Tuesday, June 26, 2007 3:47 AM by Frans Bouma

# re: DLinq (Linq to SQL) Performance (Part 2)

could you repeat the benchmarks with orcas to see if there is any improvement?

Tuesday, June 26, 2007 9:25 AM by Pablo Castilla

# re: DLinq (Linq to SQL) Performance (Part 2)

Converting regular LINQ expressions to compiled queries quickly becomes a trivial task, and I hope that most LINQ to SQL developers realize, that this is a pattern they should look into (it's a prime pattern candidate the LINQ to SQL team to focus on when writing docs and samples).

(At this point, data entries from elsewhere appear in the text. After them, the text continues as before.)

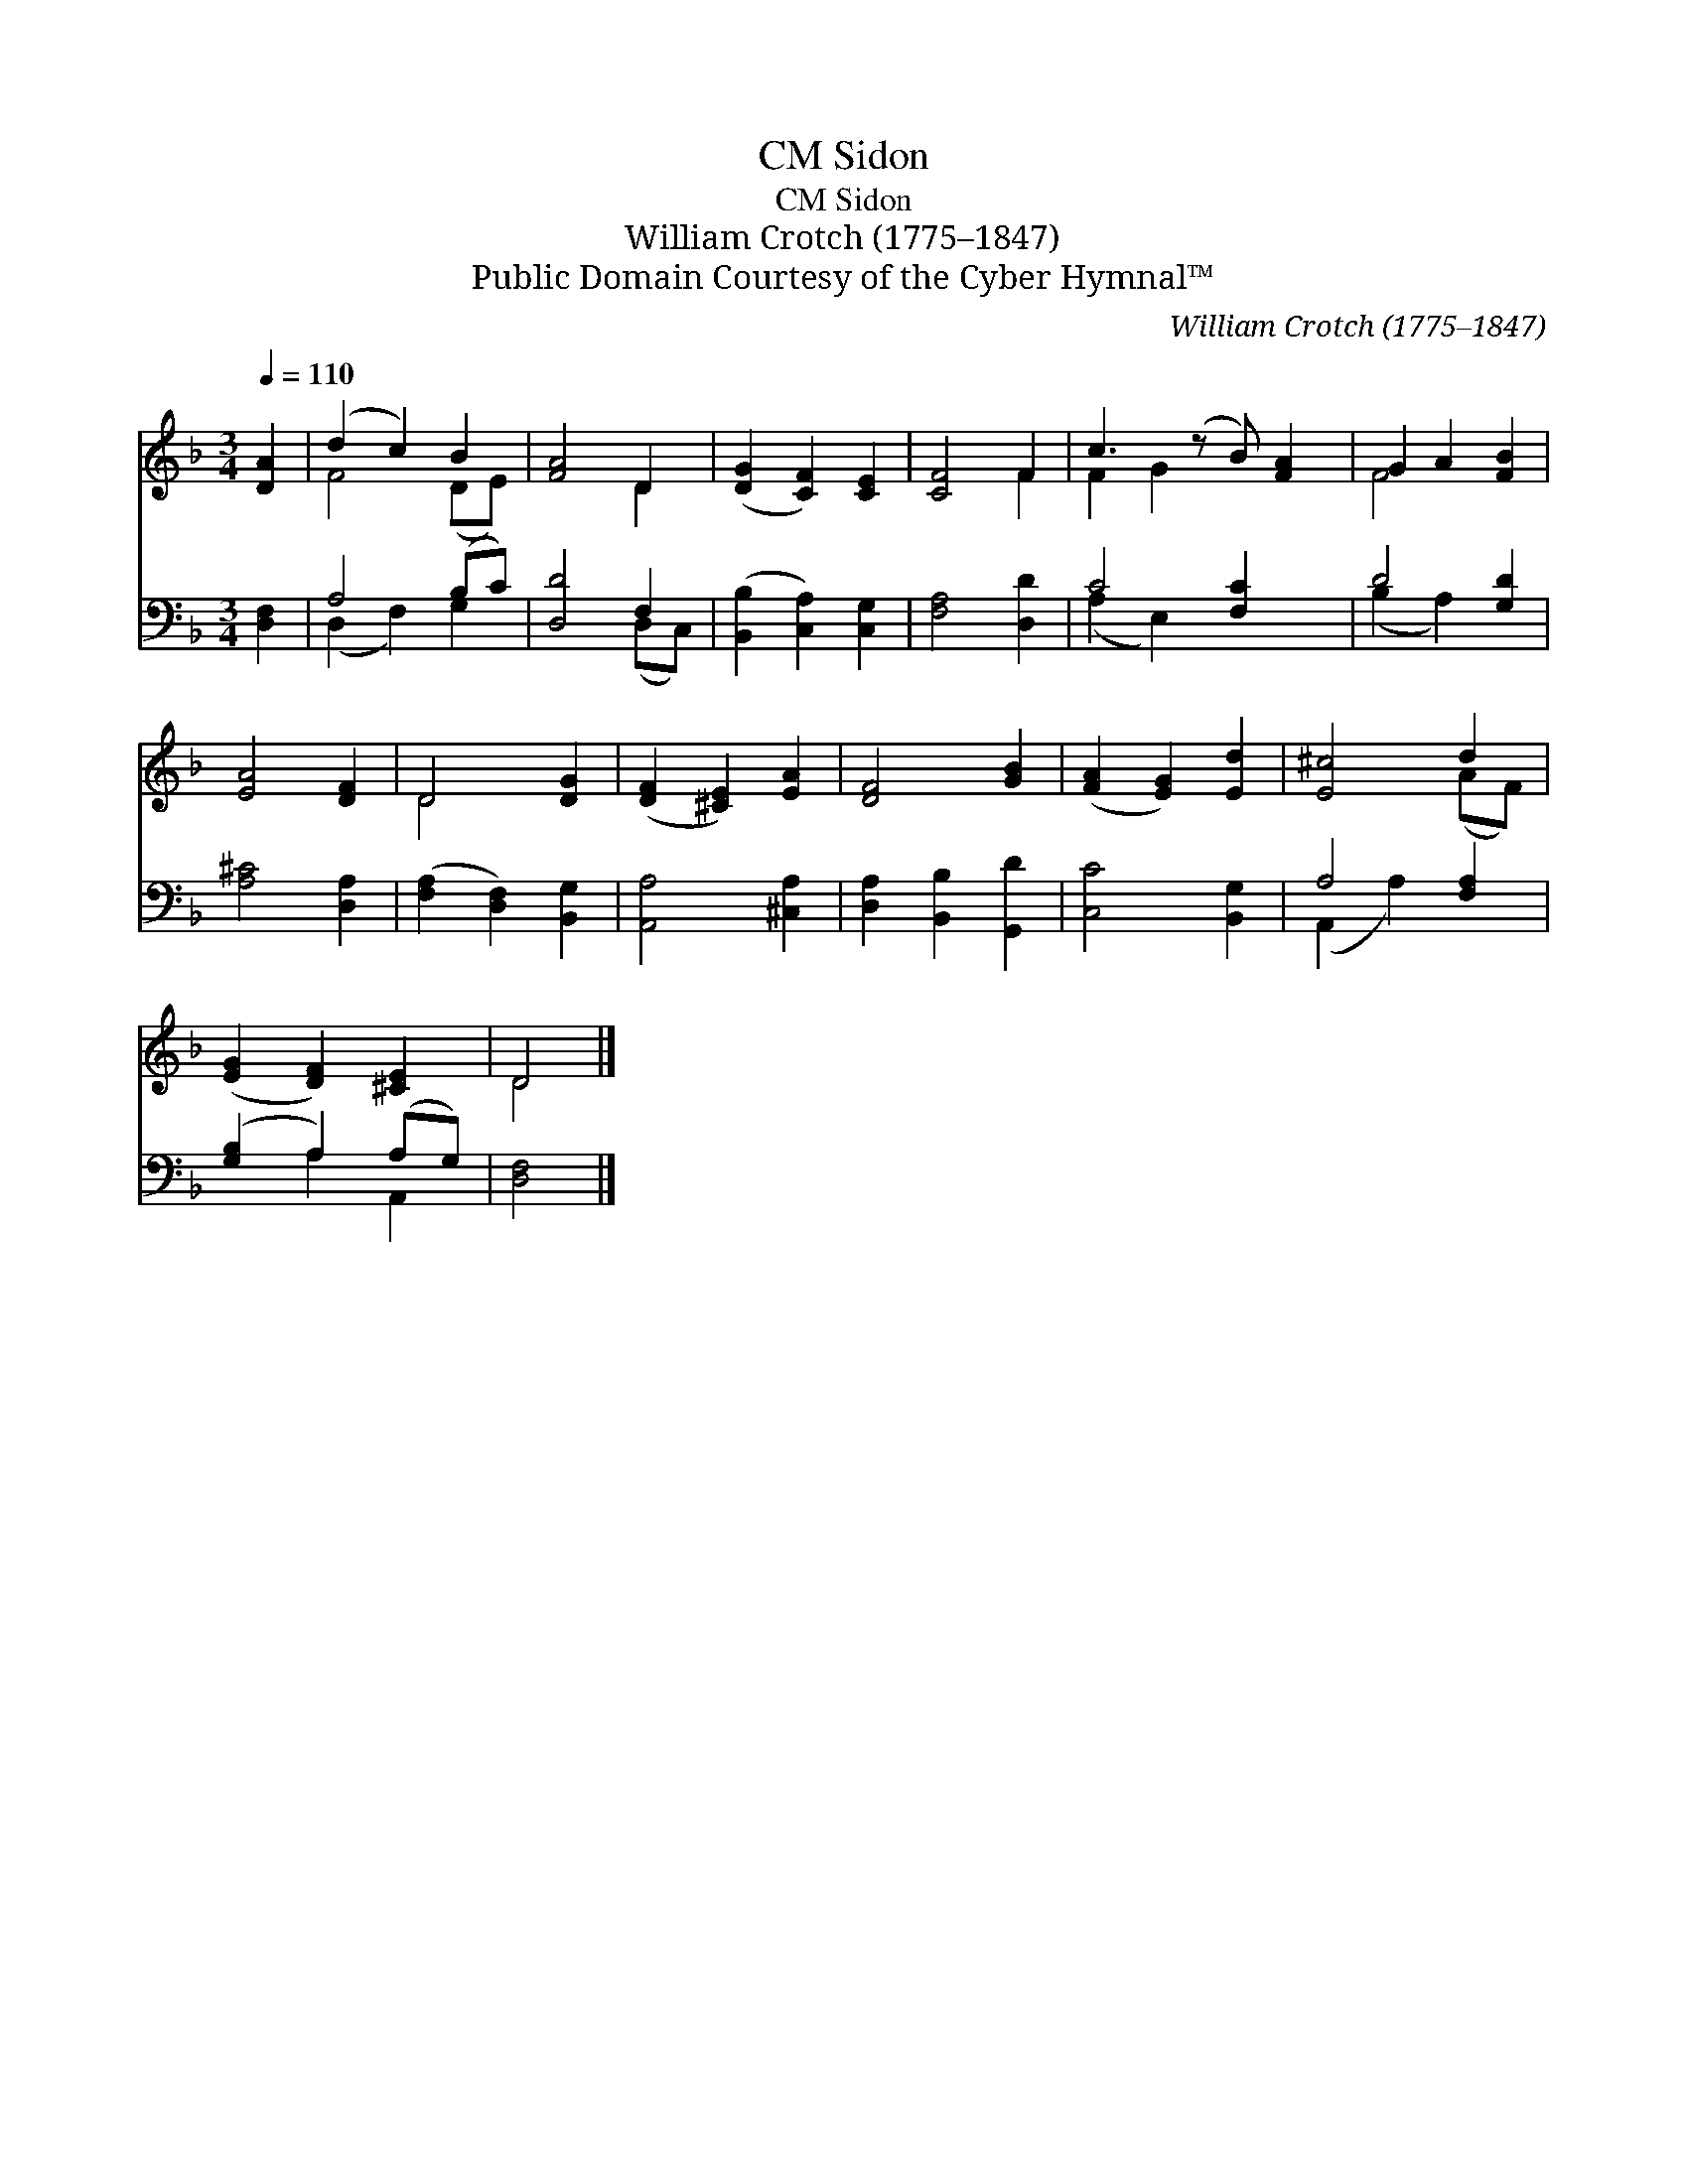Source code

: X:1
T:Sidon, CM
T:Sidon, CM
T:William Crotch (1775–1847)
T:Public Domain Courtesy of the Cyber Hymnal™
C:William Crotch (1775–1847)
Z:Public Domain
Z:Courtesy of the Cyber Hymnal™
%%score ( 1 2 ) ( 3 4 )
L:1/8
Q:1/4=110
M:3/4
K:F
V:1 treble 
V:2 treble 
V:3 bass 
V:4 bass 
V:1
 [DA]2 | (d2 c2) B2 | [FA]4 D2 | ([DG]2 [CF]2) [CE]2 | [CF]4 F2 | c3 (z B) [FA]2 | G2 A2 [FB]2 | %7
 [EA]4 [DF]2 | D4 [DG]2 | ([DF]2 [^CE]2) [EA]2 | [DF]4 [GB]2 | ([FA]2 [EG]2) [Ed]2 | [E^c]4 d2 | %13
 ([EG]2 [DF]2) [^CE]2 | D4 |] %15
V:2
 x2 | F4 (DE) | x4 D2 | x6 | x4 F2 | F2 G2 x3 | F4 x2 | x6 | D4 x2 | x6 | x6 | x6 | x4 (AF) | x6 | %14
 D4 |] %15
V:3
 [D,F,]2 | A,4 (B,C) | [D,D]4 F,2 | ([B,,B,]2 [C,A,]2) [C,G,]2 | [F,A,]4 [D,D]2 | C4 [F,C]2 x | %6
 D4 [G,D]2 | [A,^C]4 [D,A,]2 | ([F,A,]2 [D,F,]2) [B,,G,]2 | [A,,A,]4 [^C,A,]2 | %10
 [D,A,]2 [B,,B,]2 [G,,D]2 | [C,C]4 [B,,G,]2 | A,4 [F,A,]2 | ([G,B,]2 A,2) (A,G,) | [D,F,]4 |] %15
V:4
 x2 | (D,2 F,2) G,2 | x4 (D,C,) | x6 | x6 | (A,2 E,2) x3 | (B,2 A,2) x2 | x6 | x6 | x6 | x6 | x6 | %12
 (A,,2 A,2) x2 | x2 A,2 A,,2 | x4 |] %15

Looking forward to the 3rd part.

Tuesday, June 26, 2007 1:52 PM by Anders Borum

# re: DLinq (Linq to SQL) Performance (Part 2)

Rico,

I've run some performance comparisons between LINQ to SQL parameterized and compiled queries with varying numbers of returned rows in http://oakleafblog.blogspot.com/2007/06/rico-mariani-dlinq-performance-tips.html.

--rj

Wednesday, June 27, 2007 9:45 PM by rogerj

# re: DLinq (Linq to SQL) Performance (Part 2)

There's actual data that compares parameterized and compiled query performance with some updates on compiled queries and DataContext objects at http://oakleafblog.blogspot.com/2007/06/rico-mariani-dlinq-performance-tips.html.

--rj

Friday, June 29, 2007 10:28 AM by rogerj

# DLinq (Linq to SQL) Performance Part 3

I’d like to start with a little housekeeping. Some readers asked me how I made the nifty table in part

Friday, June 29, 2007 12:01 PM by Rico Mariani's Performance Tidbits

# re: DLinq (Linq to SQL) Performance (Part 2)

So I'm unclear here...  Are you advocating that the end-user developer create compiled queries for best perf or are you suggesting that behind-the-scenes (post beta 1) that you're doing this for us?